Lawyers Should Make the Decisions. Software Should Do the Work.

Lawyers Should Make the Decisions. Software Should Do the Work.

Ke Ma

COO & Co-Founder

Attorneys structure the argument, take the position, and identify the sources. Concorda does the rest.

The hardest part of litigation is the work only a lawyer can do. Building the theory of the case. Deciding which arguments to make and how to sequence them. Knowing the record well enough to know where you're strong and where you're exposed. That's what clients are paying for.

The problem is that most of a litigator's day isn't spent doing that. It's spent turning that thinking into documents. Writing the brief, conforming to local rules, matching citation formats, making sure the argument holds together across 40 pages. Important work, but not the work that requires a lawyer.

Concorda is built to handle that part, so attorneys can stay focused on the part that actually matters.

The Work Only a Lawyer Can Do

There are things no software should be trusted to do without a lawyer's direct input.

Deciding the theory of the case. Identifying which arguments to lead with and which to bury. Knowing that this particular judge in this jurisdiction is skeptical of certain framings. Choosing which sources to cite and what they actually stand for. These are judgment calls. They require experience, knowledge of the record, and accountability to the client. They cannot be automated, and no serious person is arguing they should be.

The ABA put it plainly in Formal Opinion 512: AI use in drafting is permitted, but attorneys must maintain competence and confidentiality obligations. The tool assists. The lawyer is responsible.

* _Information supplied_:
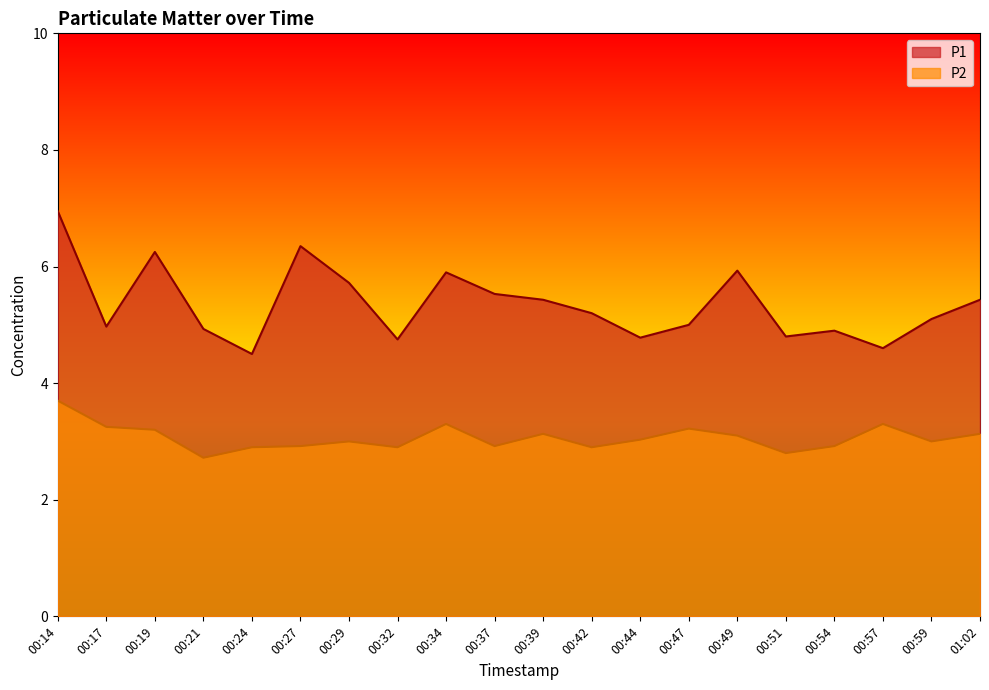

At which label does P1 reach its minimum?

00:24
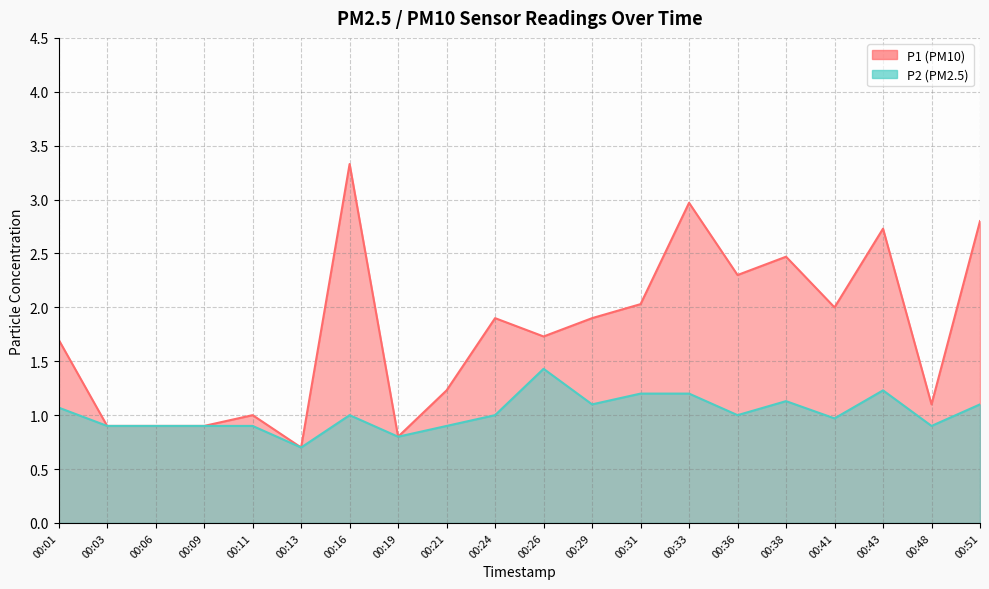

At which category does the chart reach its peak across all series?

00:16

* _Instructions_:
1) In the article on lawyers and legal software, which ABA opinion does the author cite about using AI in drafting?
2) Transcribe the stretch of the article on lawyers and legal software from "There are things" through "lawyer is responsible.".
3) Write the next part of the article on lawyers and legal software, starting after its last sentence.

* _Expected responses_:
1) Formal Opinion 512

2)
There are things no software should be trusted to do without a lawyer's direct input.

Deciding the theory of the case. Identifying which arguments to lead with and which to bury. Knowing that this particular judge in this jurisdiction is skeptical of certain framings. Choosing which sources to cite and what they actually stand for. These are judgment calls. They require experience, knowledge of the record, and accountability to the client. They cannot be automated, and no serious person is arguing they should be.

The ABA put it plainly in Formal Opinion 512: AI use in drafting is permitted, but attorneys must maintain competence and confidentiality obligations. The tool assists. The lawyer is responsible.

3)
What this means in practice is that the attorney's job at the start of every matter is to provide the skeleton: the structure of the argument, the position the brief is taking, and the sources that support it. That's the intellectual work. That's what three years of law school and years of practice are actually for.

What Concorda Does With That

Once a lawyer has done that work, the rest is execution. And execution is where most of the time goes.

Drafting the sections. Making sure the argument flows. Conforming to local rules. Matching the firm's citation format. Checking that the structure holds together across 40 pages. This work doesn't require judgment. It requires thoroughness, consistency, and time, which is exactly what software is good at.

Concorda takes the attorney's inputs, including case facts, prior filings, the identified legal positions, and supporting sources, and produces a polished first draft that reads like your firm wrote it. Because in the ways that matter, it did.

A recent study out of the University of Minnesota found that AI tools boosted productivity on complex legal drafting tasks by 50 to 130 percent. The gains were largest not when AI was used to generate arguments from scratch, but when it was used to execute on arguments that had already been developed. The lawyer thinks. The software writes.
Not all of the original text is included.